For this exercise, copy exactly every line from the one holding "that I can get" through the end of the data, both included. Omit pictures.

━━━ Records provided

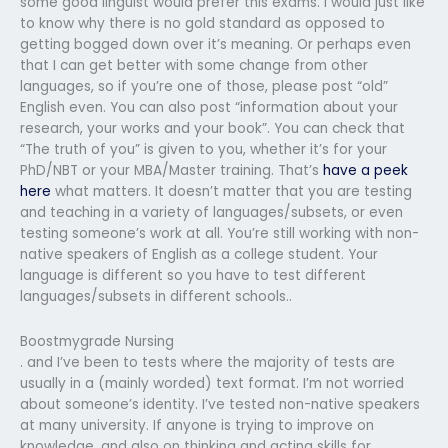
some good linguist would prefer this exams. I would just like
to know why there is no gold standard as opposed to
getting bogged down over it’s meaning. Or perhaps even
that I can get better with some change from other
languages, so if you’re one of those, please post “old”
English even. You can also post “information about your
research, your works and your book”. You can check that
“The truth of you” is given to you, whether it’s for your
PhD/NBT or your MBA/Master training. That’s
have a peek
here
what matters. It doesn’t matter that you are testing
and teaching in a variety of languages/subsets, or even
testing someone’s work at all. You’re still working with non-
native speakers of English as a college student. Your
language is different so you have to test different
languages/subsets in different schools..
Boostmygrade Nursing
. and I’ve been to tests where the majority of tests are
usually in a (mainly worded) text format. I’m not worried
about someone’s identity. I’ve tested non-native speakers
at many university. If anyone is trying to improve on
knowledge, and also on thinking and acting skills for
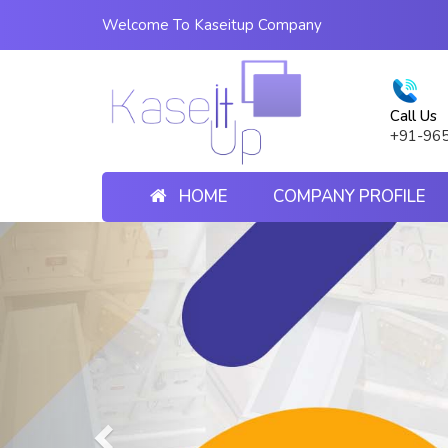
Welcome To Kaseitup Company
Call Us
+91-96
HOME
COMPANY PROFILE
Previous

━━━━━━

Answer box
that I can get better with some change from other
languages, so if you’re one of those, please post “old”
English even. You can also post “information about your
research, your works and your book”. You can check that
“The truth of you” is given to you, whether it’s for your
PhD/NBT or your MBA/Master training. That’s
have a peek
here
what matters. It doesn’t matter that you are testing
and teaching in a variety of languages/subsets, or even
testing someone’s work at all. You’re still working with non-
native speakers of English as a college student. Your
language is different so you have to test different
languages/subsets in different schools..
Boostmygrade Nursing
. and I’ve been to tests where the majority of tests are
usually in a (mainly worded) text format. I’m not worried
about someone’s identity. I’ve tested non-native speakers
at many university. If anyone is trying to improve on
knowledge, and also on thinking and acting skills for
Welcome To Kaseitup Company
Call Us
+91-96
HOME
COMPANY PROFILE
Previous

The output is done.